Ms. Conway is survived by her sister, Pam Fazzino and her husband Joseph, of Rye.
A Funeral Mass was held at Resurrection Church August 10 at Resurrection Church.
To place an online condolence, visit www.coxeandgraziano.com. Memorial donations may be made to ny-petrescue.org or just strays at email@example.com.
Robert Lawson, formerly of Rye, died peacefully at The Baptist Home in Rhinebeck, New York, August 9. He was 95.
Born June 19, 1916, in Glen Ridge, N. J., he grew up on a farm in Shokan, N.Y. He attended Yale University, where Mr. Lawson majored in art and was a member of the crew and sang in the glee club.
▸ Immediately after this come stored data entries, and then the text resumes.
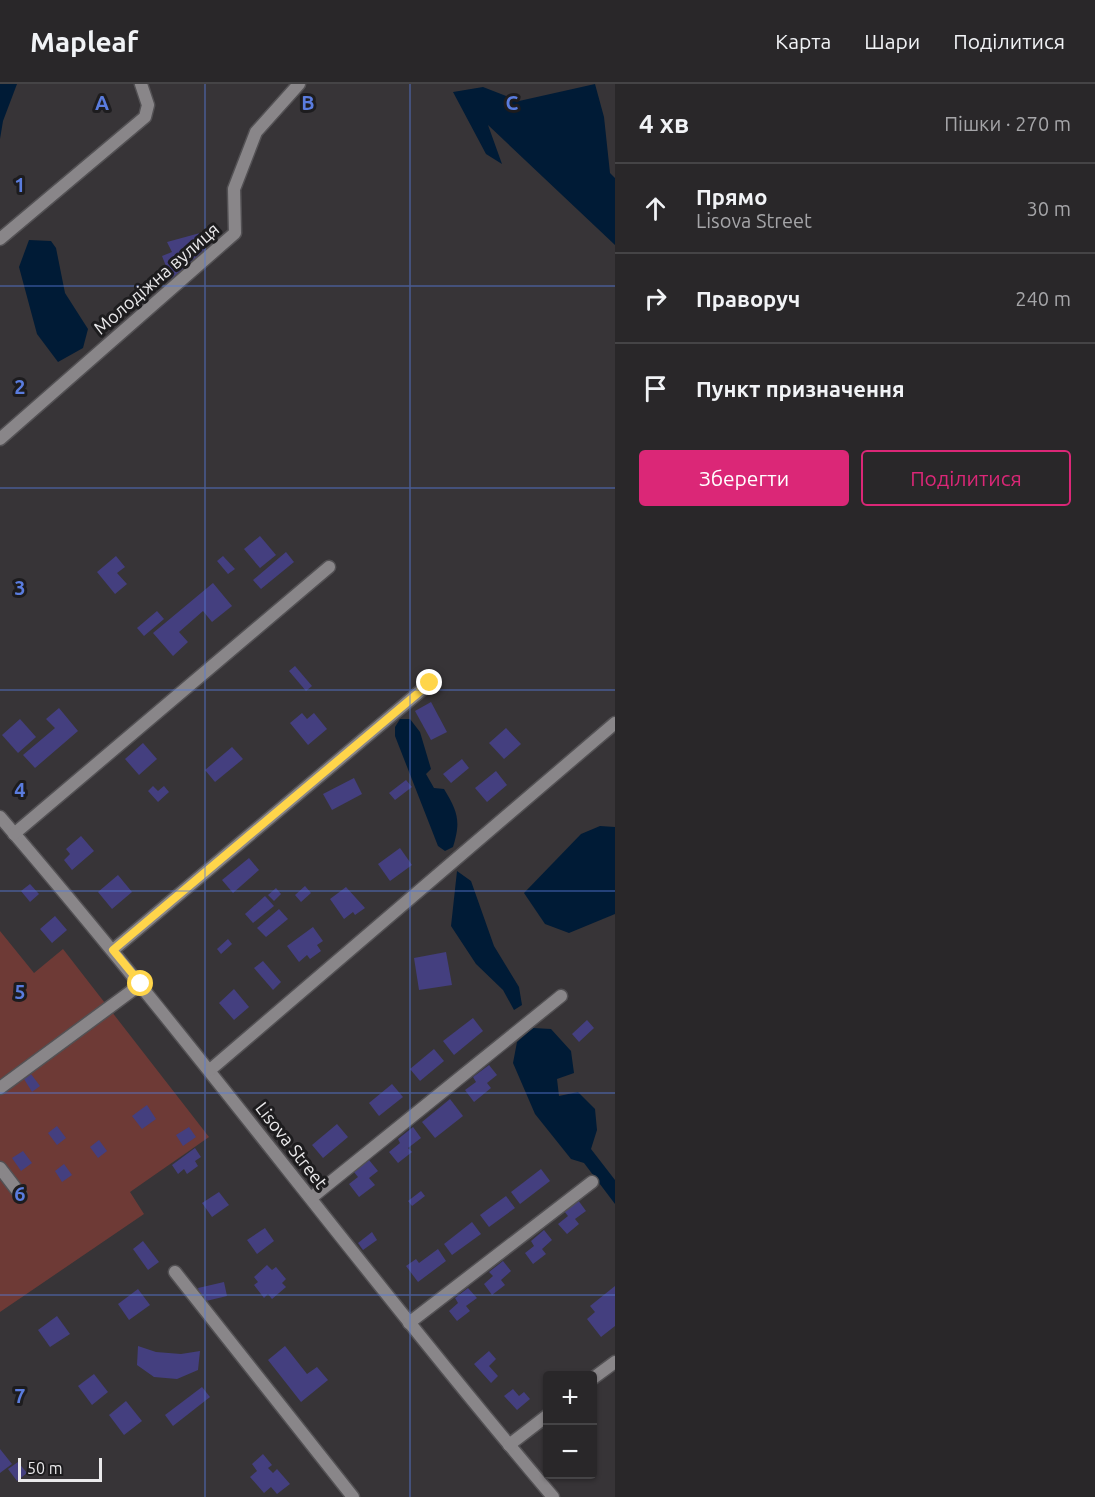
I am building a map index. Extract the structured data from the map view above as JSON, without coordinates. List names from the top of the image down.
{
  "streets": {
    "street": ["Молодіжна вулиця", "Lisova Street"]
  },
  "scale_bar": "50 m",
  "page": {
    "header": "Mapleaf",
    "nav": ["Карта", "Шари", "Поділитися"],
    "heading": ["4 хв", "Пішки · 270 m"],
    "list": [
      ["Прямо", "Lisova Street", "30 m"],
      ["Праворуч", "240 m"],
      "Пункт призначення"
    ],
    "buttons": ["Зберегти", "Поділитися"],
    "map_buttons": ["+", "−"],
    "scale": "50 m"
  },
  "grid": {
    "columns": ["A", "B", "C"],
    "rows": [
      "1",
      "2",
      "3",
      "4",
      "5",
      "6",
      "7"
    ]
  }
}
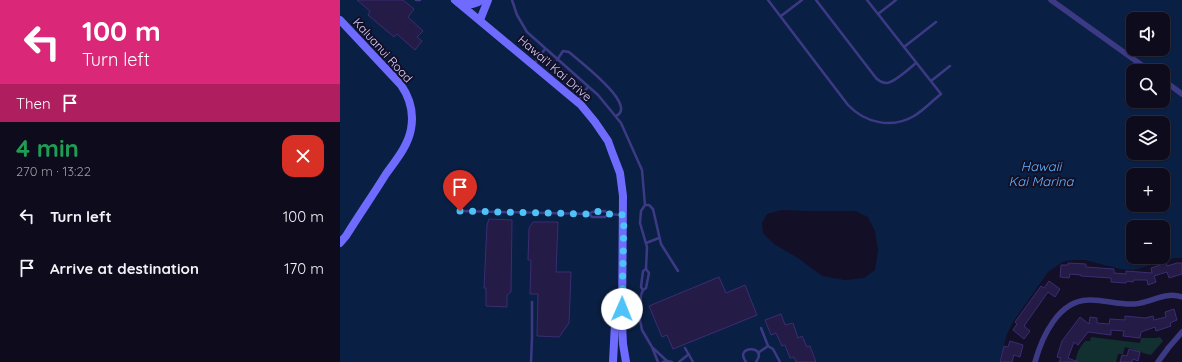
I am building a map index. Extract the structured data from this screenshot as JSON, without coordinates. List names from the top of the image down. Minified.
{"streets":{"main road":["Kaluanui Road","Hawai’i Kai Drive"]},"water":["Hawaii Kai Marina"],"page":{"turn":["100 m","Turn left"],"map_buttons":["+","−"],"then":"Then","heading":["4 min","270 m · 13:22"],"list":[{"name":"Turn left","value":"100 m"},{"name":"Arrive at destination","value":"170 m"}]}}
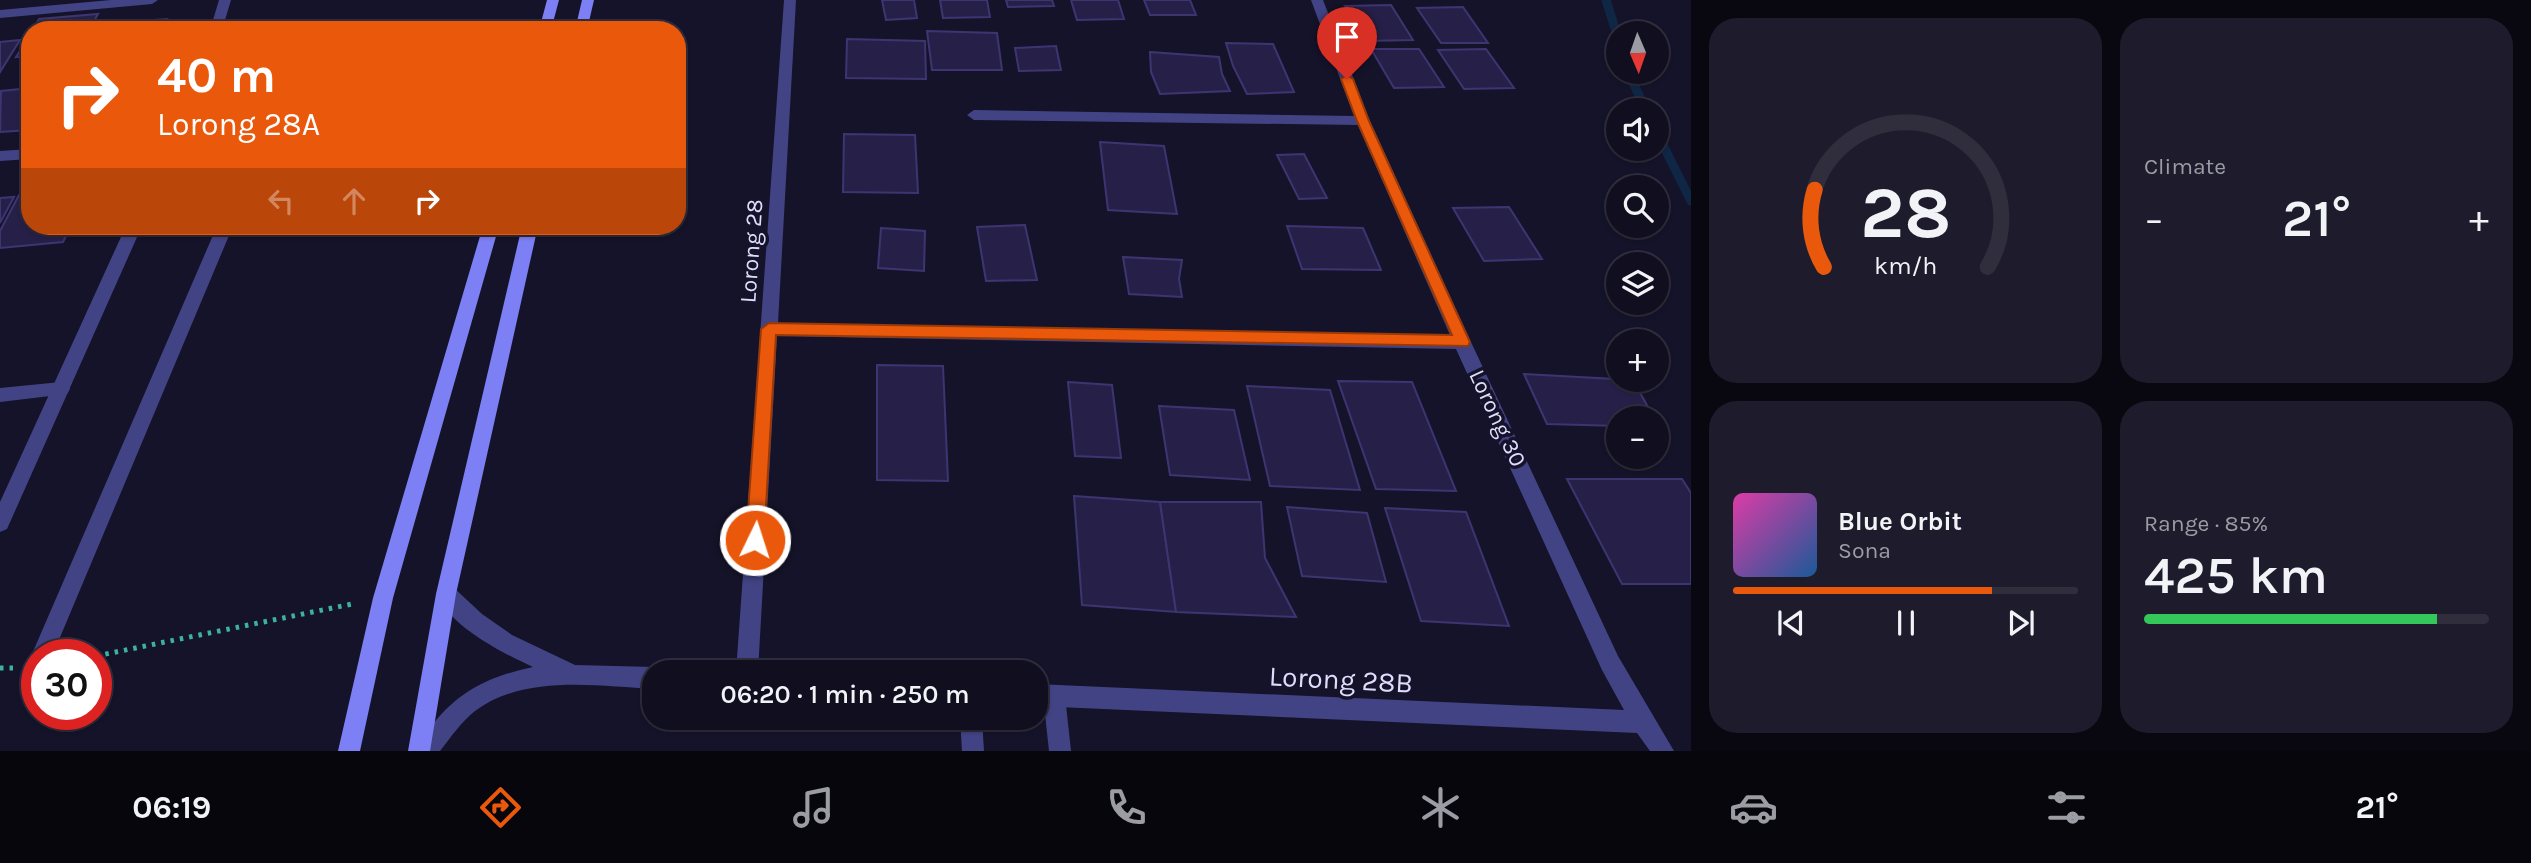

During World War II, he served in the Marine Corps on Peleliu, Guadalcanal, New Guinea, New Britain, and Okinawa.
Mr. Lawson then worked for advertising firms in Cleveland and New York City before being named art director of Shell Oil Company. He went on to a career as a freelance artist, retiring in 1983.
A Rye resident for 32 years, Mr. Lawson was a member of Christ’s Church, the PTA, the YMCA, and the Rye High School Dad’s Club.
He moved to Cape Cod, where he continued to paint and often contributed his work to local fairs and galleries. “c/o Fleet P.O.”, his book about his experiences during World War II, was published in 1998.
Mr. Lawson’s first wife, Audrey, died in 1991, and his second wife, Helen, in 2010. He is survived by his sons, Steve of Williamstown, Mass., and Jon of Rhinebeck.
He will be interred at Christ’s Church in Rye.